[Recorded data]

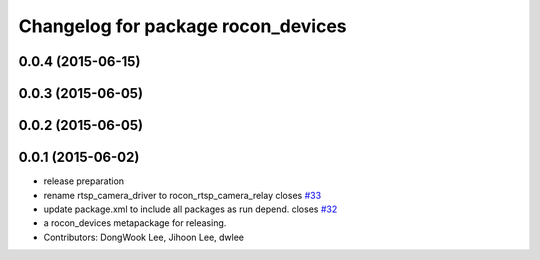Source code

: ^^^^^^^^^^^^^^^^^^^^^^^^^^^^^^^^^^^
Changelog for package rocon_devices
^^^^^^^^^^^^^^^^^^^^^^^^^^^^^^^^^^^

0.0.4 (2015-06-15)
------------------

0.0.3 (2015-06-05)
------------------

0.0.2 (2015-06-05)
------------------

0.0.1 (2015-06-02)
------------------
* release preparation
* rename rtsp_camera_driver to rocon_rtsp_camera_relay closes `#33 <https://github.com/robotics-in-concert/rocon_devices/issues/33>`_
* update package.xml to include all packages as run depend. closes `#32 <https://github.com/robotics-in-concert/rocon_devices/issues/32>`_
* a rocon_devices metapackage for releasing.
* Contributors: DongWook Lee, Jihoon Lee, dwlee
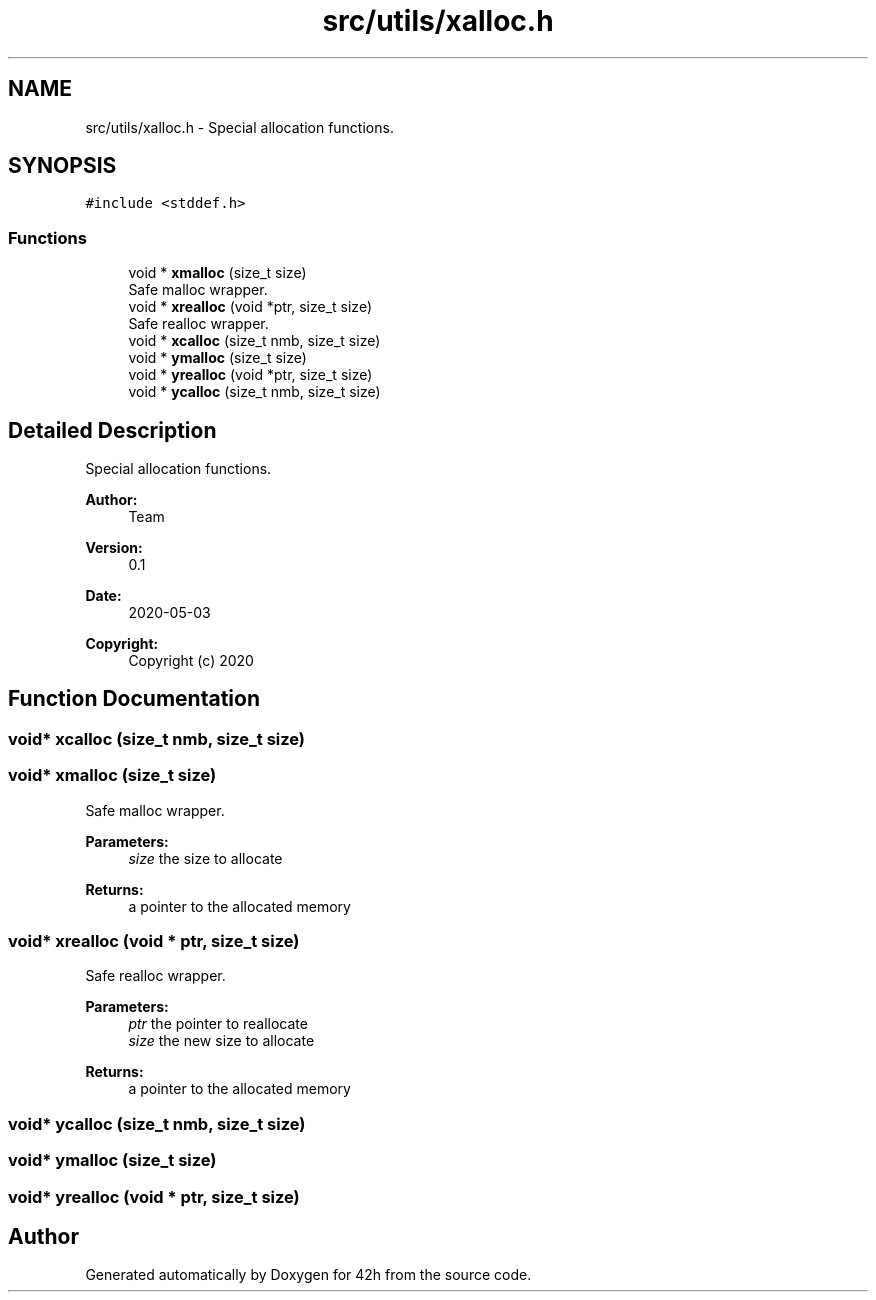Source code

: .TH "src/utils/xalloc.h" 3 "Mon May 25 2020" "Version v0.1" "42h" \" -*- nroff -*-
.ad l
.nh
.SH NAME
src/utils/xalloc.h \- Special allocation functions\&.  

.SH SYNOPSIS
.br
.PP
\fC#include <stddef\&.h>\fP
.br

.SS "Functions"

.in +1c
.ti -1c
.RI "void * \fBxmalloc\fP (size_t size)"
.br
.RI "Safe malloc wrapper\&. "
.ti -1c
.RI "void * \fBxrealloc\fP (void *ptr, size_t size)"
.br
.RI "Safe realloc wrapper\&. "
.ti -1c
.RI "void * \fBxcalloc\fP (size_t nmb, size_t size)"
.br
.ti -1c
.RI "void * \fBymalloc\fP (size_t size)"
.br
.ti -1c
.RI "void * \fByrealloc\fP (void *ptr, size_t size)"
.br
.ti -1c
.RI "void * \fBycalloc\fP (size_t nmb, size_t size)"
.br
.in -1c
.SH "Detailed Description"
.PP 
Special allocation functions\&. 


.PP
\fBAuthor:\fP
.RS 4
Team 
.RE
.PP
\fBVersion:\fP
.RS 4
0\&.1 
.RE
.PP
\fBDate:\fP
.RS 4
2020-05-03
.RE
.PP
\fBCopyright:\fP
.RS 4
Copyright (c) 2020 
.RE
.PP

.SH "Function Documentation"
.PP 
.SS "void* xcalloc (size_t nmb, size_t size)"

.SS "void* xmalloc (size_t size)"

.PP
Safe malloc wrapper\&. 
.PP
\fBParameters:\fP
.RS 4
\fIsize\fP the size to allocate 
.RE
.PP
\fBReturns:\fP
.RS 4
a pointer to the allocated memory 
.RE
.PP

.SS "void* xrealloc (void * ptr, size_t size)"

.PP
Safe realloc wrapper\&. 
.PP
\fBParameters:\fP
.RS 4
\fIptr\fP the pointer to reallocate 
.br
\fIsize\fP the new size to allocate 
.RE
.PP
\fBReturns:\fP
.RS 4
a pointer to the allocated memory 
.RE
.PP

.SS "void* ycalloc (size_t nmb, size_t size)"

.SS "void* ymalloc (size_t size)"

.SS "void* yrealloc (void * ptr, size_t size)"

.SH "Author"
.PP 
Generated automatically by Doxygen for 42h from the source code\&.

• **PROBLEM DETAILS**: A verbatim transcription is needed of the lines above, starting at the line with "0.0.3 (2015-06-05)" and ending at the line with "update package.xml to", both included, and of nothing else.

• **OUTPUT OF THE TASK**:
0.0.3 (2015-06-05)
------------------

0.0.2 (2015-06-05)
------------------

0.0.1 (2015-06-02)
------------------
* release preparation
* rename rtsp_camera_driver to rocon_rtsp_camera_relay closes `#33 <https://github.com/robotics-in-concert/rocon_devices/issues/33>`_
* update package.xml to include all packages as run depend. closes `#32 <https://github.com/robotics-in-concert/rocon_devices/issues/32>`_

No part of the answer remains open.